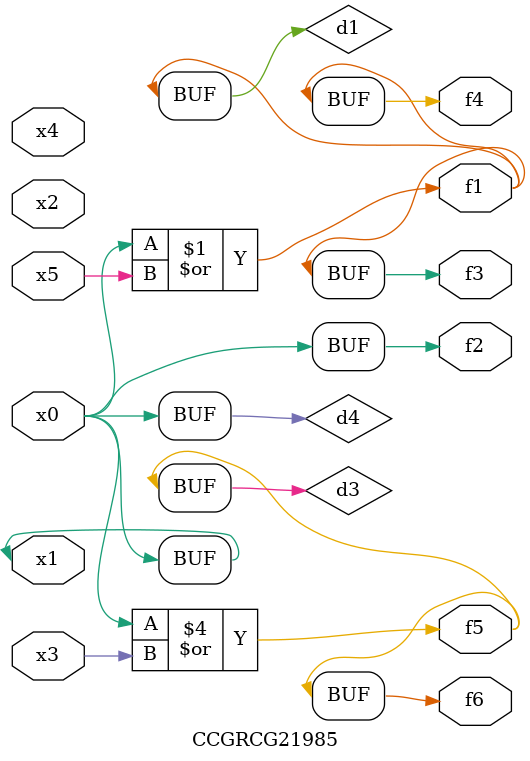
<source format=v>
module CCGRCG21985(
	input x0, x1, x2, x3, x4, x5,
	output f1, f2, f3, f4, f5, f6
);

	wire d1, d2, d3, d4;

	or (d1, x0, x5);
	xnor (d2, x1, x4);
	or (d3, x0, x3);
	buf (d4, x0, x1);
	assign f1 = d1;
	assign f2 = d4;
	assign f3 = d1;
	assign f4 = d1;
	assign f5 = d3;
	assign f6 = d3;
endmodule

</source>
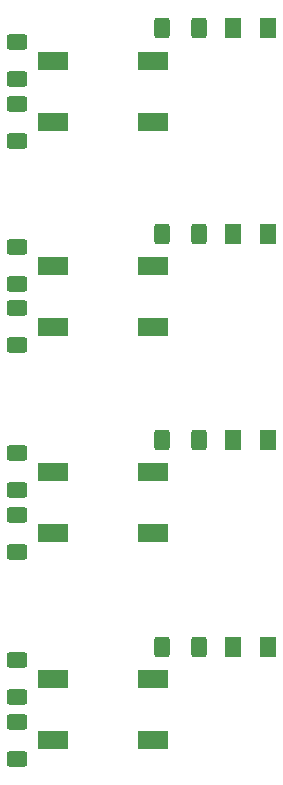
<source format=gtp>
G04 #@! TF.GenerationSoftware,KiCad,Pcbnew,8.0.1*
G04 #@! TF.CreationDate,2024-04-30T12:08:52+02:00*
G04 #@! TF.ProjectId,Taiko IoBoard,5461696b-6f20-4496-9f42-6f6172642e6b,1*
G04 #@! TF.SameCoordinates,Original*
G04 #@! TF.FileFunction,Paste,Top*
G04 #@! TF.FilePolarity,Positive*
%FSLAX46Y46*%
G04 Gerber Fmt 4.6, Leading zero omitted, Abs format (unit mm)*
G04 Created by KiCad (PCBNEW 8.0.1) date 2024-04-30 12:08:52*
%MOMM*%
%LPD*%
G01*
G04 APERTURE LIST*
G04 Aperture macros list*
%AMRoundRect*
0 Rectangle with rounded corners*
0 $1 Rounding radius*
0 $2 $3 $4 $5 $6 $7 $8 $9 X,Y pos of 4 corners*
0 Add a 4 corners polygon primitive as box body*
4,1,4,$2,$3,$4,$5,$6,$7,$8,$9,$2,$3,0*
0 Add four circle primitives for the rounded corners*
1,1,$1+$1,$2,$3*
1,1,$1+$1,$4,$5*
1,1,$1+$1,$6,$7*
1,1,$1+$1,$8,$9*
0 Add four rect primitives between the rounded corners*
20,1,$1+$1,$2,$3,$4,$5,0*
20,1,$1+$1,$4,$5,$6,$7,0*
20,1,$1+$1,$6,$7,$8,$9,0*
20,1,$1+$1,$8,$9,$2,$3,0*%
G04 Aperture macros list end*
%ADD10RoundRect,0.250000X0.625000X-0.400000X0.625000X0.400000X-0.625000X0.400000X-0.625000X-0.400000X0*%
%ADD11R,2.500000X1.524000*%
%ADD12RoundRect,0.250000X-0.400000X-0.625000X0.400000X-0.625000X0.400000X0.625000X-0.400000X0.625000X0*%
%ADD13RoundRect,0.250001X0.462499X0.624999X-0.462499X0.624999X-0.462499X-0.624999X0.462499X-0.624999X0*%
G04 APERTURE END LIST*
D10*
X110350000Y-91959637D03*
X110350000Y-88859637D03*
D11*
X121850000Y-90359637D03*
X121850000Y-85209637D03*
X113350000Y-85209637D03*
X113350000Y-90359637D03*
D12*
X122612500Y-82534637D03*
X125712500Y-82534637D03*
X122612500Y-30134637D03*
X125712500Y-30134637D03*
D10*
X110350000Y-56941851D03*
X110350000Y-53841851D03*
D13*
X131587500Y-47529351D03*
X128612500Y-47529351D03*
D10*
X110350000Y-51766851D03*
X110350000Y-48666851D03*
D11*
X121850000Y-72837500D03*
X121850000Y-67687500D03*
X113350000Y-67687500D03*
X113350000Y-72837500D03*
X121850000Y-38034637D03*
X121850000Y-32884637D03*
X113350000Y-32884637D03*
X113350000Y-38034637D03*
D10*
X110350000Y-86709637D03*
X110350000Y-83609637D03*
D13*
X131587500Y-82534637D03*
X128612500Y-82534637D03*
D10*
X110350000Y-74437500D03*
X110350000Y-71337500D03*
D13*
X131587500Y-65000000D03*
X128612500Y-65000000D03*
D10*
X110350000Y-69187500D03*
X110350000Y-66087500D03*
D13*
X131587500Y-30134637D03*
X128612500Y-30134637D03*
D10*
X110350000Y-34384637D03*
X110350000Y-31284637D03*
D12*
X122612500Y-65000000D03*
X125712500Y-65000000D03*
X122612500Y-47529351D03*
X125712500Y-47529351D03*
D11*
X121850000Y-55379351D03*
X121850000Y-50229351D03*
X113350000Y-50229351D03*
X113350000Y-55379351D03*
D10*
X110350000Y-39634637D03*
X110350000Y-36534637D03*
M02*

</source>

■ WHAT YOU WILL DO: Would you quote, exactly and only, the lines from the one containing "X110350000Y-71337500D03*" to the end of the entries?

■ REPLY TO THE TASK:
X110350000Y-71337500D03*
D13*
X131587500Y-65000000D03*
X128612500Y-65000000D03*
D10*
X110350000Y-69187500D03*
X110350000Y-66087500D03*
D13*
X131587500Y-30134637D03*
X128612500Y-30134637D03*
D10*
X110350000Y-34384637D03*
X110350000Y-31284637D03*
D12*
X122612500Y-65000000D03*
X125712500Y-65000000D03*
X122612500Y-47529351D03*
X125712500Y-47529351D03*
D11*
X121850000Y-55379351D03*
X121850000Y-50229351D03*
X113350000Y-50229351D03*
X113350000Y-55379351D03*
D10*
X110350000Y-39634637D03*
X110350000Y-36534637D03*
M02*

</source>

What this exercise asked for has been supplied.